Janine: Right. So say somebody read your book and they listen to this podcast. How can they get a hold of you so that they can be one of those business owners that you kind of mentor and work with?

Tom: They can email me, first of all. I don’t know if you can put them in the show notes, but [email protected]. If they go to my blog which is your businessworth.com, they will get a very good idea of what type of work I do and anybody wants to call me, they can certainly call me and set up a phone conference or a zoom with me. I’d be more than happy to share with them just any questions they have but I would ask them that they get the book. Read the book so they have some kind of focus on what they’re going to ask me. That’s all I asked. I think it’s 3 bucks [inaudible] kindle. All right, the paper books are better though because it’s easier to deal with but…

Janine: I agree. I always ask people. Have you read my book first? That way we have a common language. That way when I start mentioning things you are not totally in the dark. We are not wasting each other’s time. So yeah, I highly recommend that you buy his book off Amazon and the name of Tom’s book is Unlocking Your Business DNA and go to Kendall and all proceeds go to the Wounded Warriors Project. He’s not making money off this but he is using it as a platform and as a springboard for you, so that when you do connect with him, you guys are all operating at the same level and then he can start really helping you to grow and expand your business. So Tom, any
last words of encouragement or any last things you want to share before we sign off for today?

Tom: Yes. We as much as you can of the people that have a reputation of being good Brian Tracy. I would read Wayne Cotton, any of these guys. I learned a lot from reading, it kept my motivation up very high and that’s going to help you get through and I talked about that in the chapter 11. So read a lot, learn a lot, spend time educating yourself and do it the way that you want to do it in your own lifestyle. The one last thing I’ll leave Janine is I remember when I was a young person the manager would say well Perone, “what’s your production going to be this year?” And I would say “I have no idea what I’m going to make but I know exactly what I’m going to do to try to make that” because activity is more important than the results. You can’t have results without the activity. You got to know where you’re going. That’s it.

Janine: Yeah simple, right?

Tom: Yes, it is! It really is. You know as you get older, it gets much simpler.

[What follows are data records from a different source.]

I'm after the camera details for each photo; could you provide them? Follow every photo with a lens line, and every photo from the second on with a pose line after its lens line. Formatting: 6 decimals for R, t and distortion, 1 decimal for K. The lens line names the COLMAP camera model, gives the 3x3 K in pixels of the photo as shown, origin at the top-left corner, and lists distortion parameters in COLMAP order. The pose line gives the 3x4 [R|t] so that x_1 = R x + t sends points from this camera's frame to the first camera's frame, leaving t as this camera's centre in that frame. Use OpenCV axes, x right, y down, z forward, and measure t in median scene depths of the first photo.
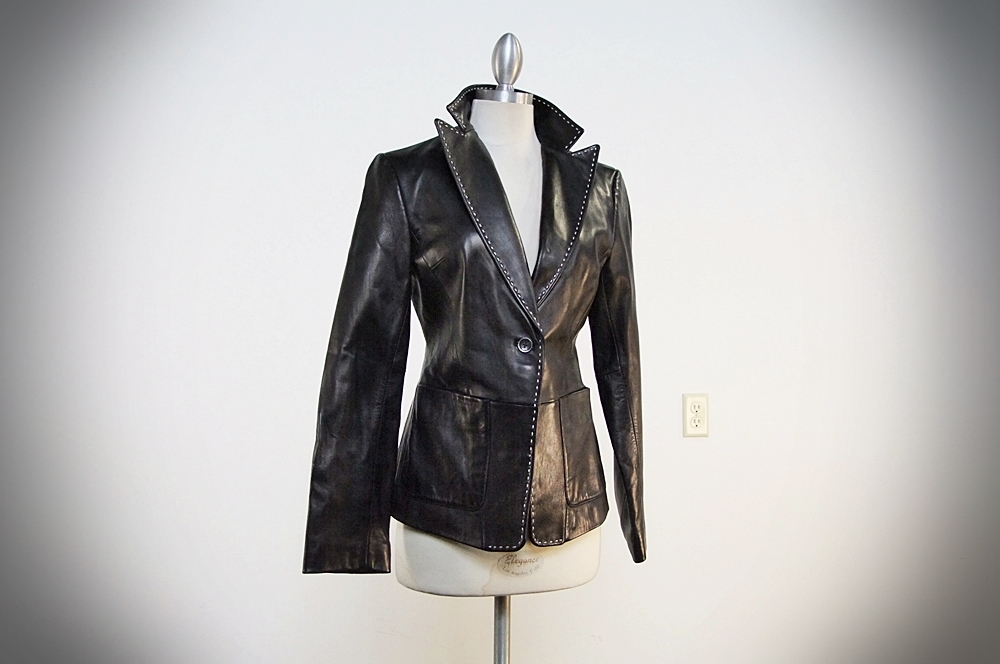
lens RADIAL K [[909.9, 0, 494.1], [0, 909.9, 329.5], [0, 0, 1]] dist [-0.015190, 0.000000]
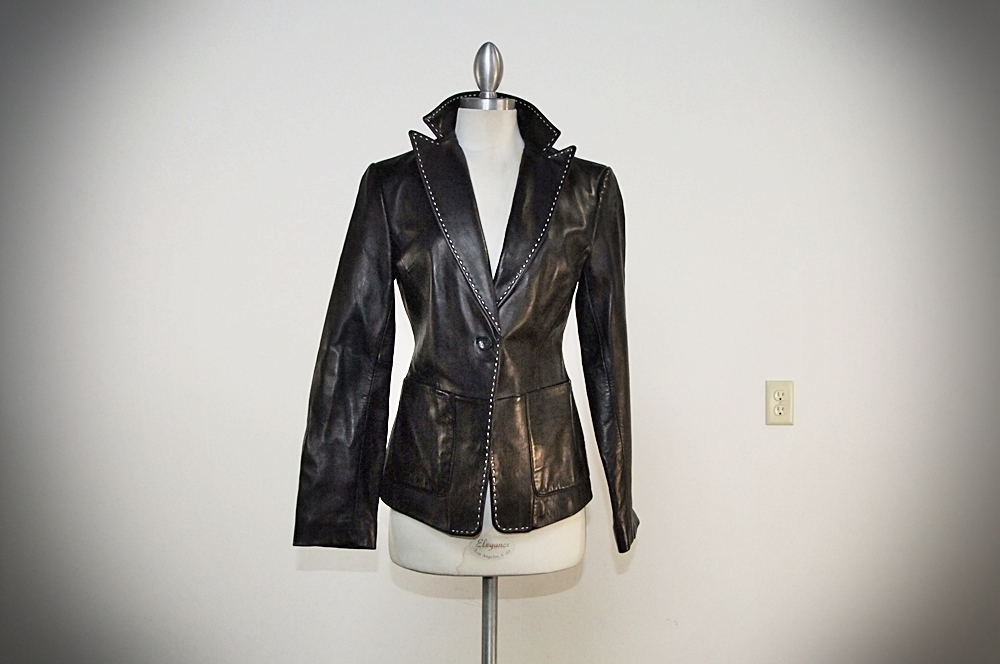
lens RADIAL K [[909.9, 0, 490.7], [0, 909.9, 328.0], [0, 0, 1]] dist [-0.015190, 0.000000]
pose [[0.975026, 0.001164, -0.222089, 0.257037], [0.005266, 0.999584, 0.028358, -0.028451], [0.222030, -0.028819, 0.974614, -0.027937]]
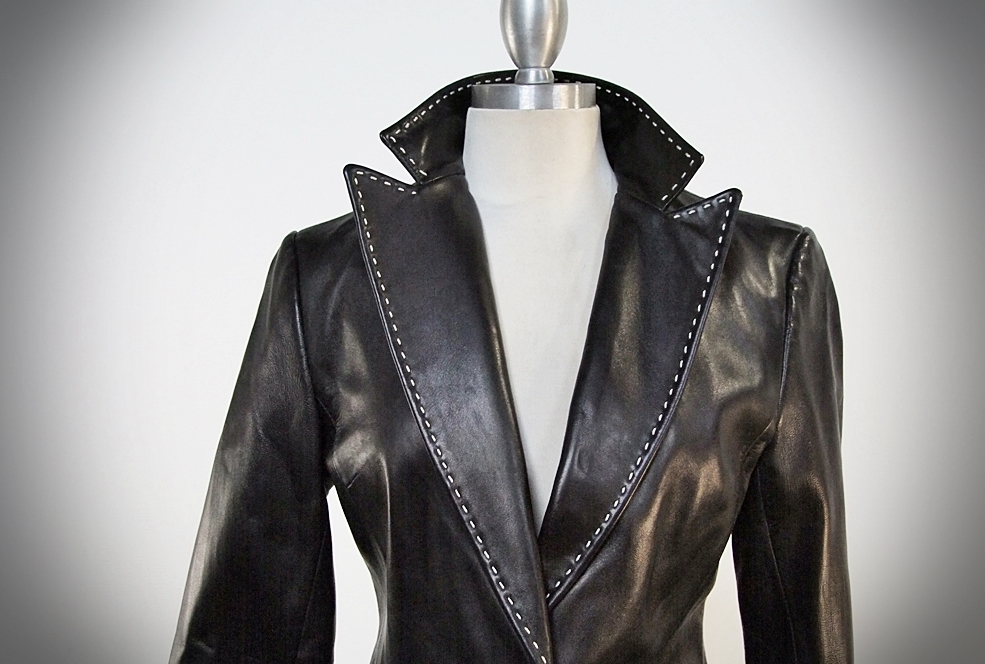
lens RADIAL K [[896.2, 0, 488.6], [0, 896.2, 333.2], [0, 0, 1]] dist [-0.015190, 0.000000]
pose [[0.941305, -0.002459, -0.337549, 0.150635], [0.017910, 0.998929, 0.042668, -0.159349], [0.337082, -0.046209, 0.940341, 0.572978]]
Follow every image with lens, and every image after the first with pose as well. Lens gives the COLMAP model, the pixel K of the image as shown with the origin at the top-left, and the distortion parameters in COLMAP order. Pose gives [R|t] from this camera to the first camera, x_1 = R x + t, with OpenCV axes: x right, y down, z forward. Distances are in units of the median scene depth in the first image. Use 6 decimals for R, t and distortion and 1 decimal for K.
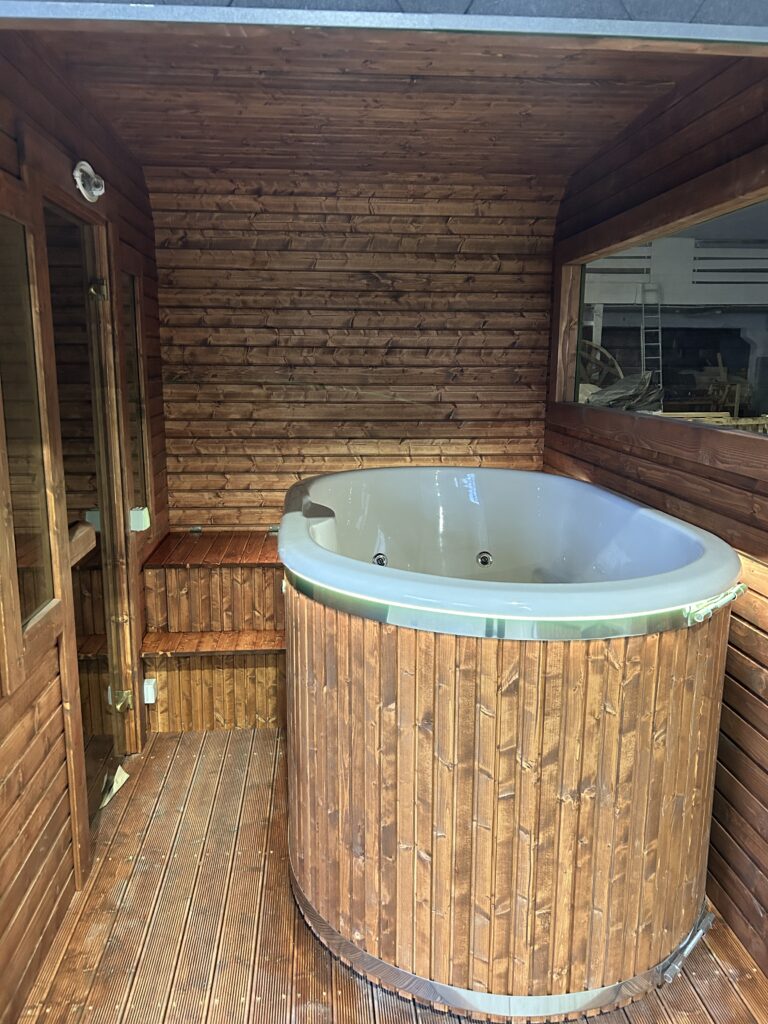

Janine: Life becomes very simple at that point. Tom Perone, thank you so much for your time today. I really appreciate having you on the show and being able to pick your brain. I love it when I am able to be interviewing folks who I know have a wealth of information between their ears. I highly recommend you go out and get his book and you can find out on Amazon, Unlocking Your Business DNA. Have a great day and keep reaching for the stars my fellow solopreneurs. Stand with your feet firmly on the ground. Watch your budget of money and time and keep reaching for those stars.

Tom: Janine, thank you! Big hugs to your family and thank you for being in our lives. Thank you.